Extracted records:
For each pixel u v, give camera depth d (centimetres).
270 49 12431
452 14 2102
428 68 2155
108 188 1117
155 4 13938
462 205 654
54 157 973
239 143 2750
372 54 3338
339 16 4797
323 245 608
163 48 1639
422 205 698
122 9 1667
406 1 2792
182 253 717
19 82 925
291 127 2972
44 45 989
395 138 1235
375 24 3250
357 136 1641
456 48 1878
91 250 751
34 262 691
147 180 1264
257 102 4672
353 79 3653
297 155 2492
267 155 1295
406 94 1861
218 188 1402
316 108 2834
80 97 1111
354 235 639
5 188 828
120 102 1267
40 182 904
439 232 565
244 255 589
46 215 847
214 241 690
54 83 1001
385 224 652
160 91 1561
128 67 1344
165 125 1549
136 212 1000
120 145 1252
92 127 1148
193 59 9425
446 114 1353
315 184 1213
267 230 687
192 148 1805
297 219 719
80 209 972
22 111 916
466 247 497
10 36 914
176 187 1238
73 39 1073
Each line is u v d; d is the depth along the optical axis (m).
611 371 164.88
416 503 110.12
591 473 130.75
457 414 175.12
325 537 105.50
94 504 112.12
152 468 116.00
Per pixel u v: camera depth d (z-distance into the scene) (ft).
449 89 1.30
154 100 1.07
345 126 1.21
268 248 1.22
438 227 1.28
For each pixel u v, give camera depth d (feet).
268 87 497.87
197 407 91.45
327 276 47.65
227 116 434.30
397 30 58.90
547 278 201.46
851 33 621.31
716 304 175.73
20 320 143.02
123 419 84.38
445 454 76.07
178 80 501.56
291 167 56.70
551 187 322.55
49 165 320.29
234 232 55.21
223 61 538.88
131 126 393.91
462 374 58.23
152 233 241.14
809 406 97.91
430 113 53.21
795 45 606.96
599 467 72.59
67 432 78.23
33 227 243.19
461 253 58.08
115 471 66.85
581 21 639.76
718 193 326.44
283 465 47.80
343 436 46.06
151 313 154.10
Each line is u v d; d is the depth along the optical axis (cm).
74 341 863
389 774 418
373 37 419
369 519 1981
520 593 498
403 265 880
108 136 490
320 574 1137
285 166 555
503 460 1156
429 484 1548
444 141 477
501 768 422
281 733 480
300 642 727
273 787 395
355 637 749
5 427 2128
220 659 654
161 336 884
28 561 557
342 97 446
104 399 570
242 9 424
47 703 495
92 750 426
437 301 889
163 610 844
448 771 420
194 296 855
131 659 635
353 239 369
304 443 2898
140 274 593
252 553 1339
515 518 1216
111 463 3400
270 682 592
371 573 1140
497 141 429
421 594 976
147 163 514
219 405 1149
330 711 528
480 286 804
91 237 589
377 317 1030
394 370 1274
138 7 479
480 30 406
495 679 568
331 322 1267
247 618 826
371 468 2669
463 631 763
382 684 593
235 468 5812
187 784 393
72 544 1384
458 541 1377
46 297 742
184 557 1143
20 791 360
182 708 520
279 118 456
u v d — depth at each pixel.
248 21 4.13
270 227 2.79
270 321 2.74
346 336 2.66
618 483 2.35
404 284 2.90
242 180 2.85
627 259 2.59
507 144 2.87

Task prompt:
Repeat exactly, and only, the lines from the line containing "147 163 514" through the last line of the records above, both included.

The completed task:
147 163 514
219 405 1149
330 711 528
480 286 804
91 237 589
377 317 1030
394 370 1274
138 7 479
480 30 406
495 679 568
331 322 1267
247 618 826
371 468 2669
463 631 763
382 684 593
235 468 5812
187 784 393
72 544 1384
458 541 1377
46 297 742
184 557 1143
20 791 360
182 708 520
279 118 456
u v d — depth at each pixel.
248 21 4.13
270 227 2.79
270 321 2.74
346 336 2.66
618 483 2.35
404 284 2.90
242 180 2.85
627 259 2.59
507 144 2.87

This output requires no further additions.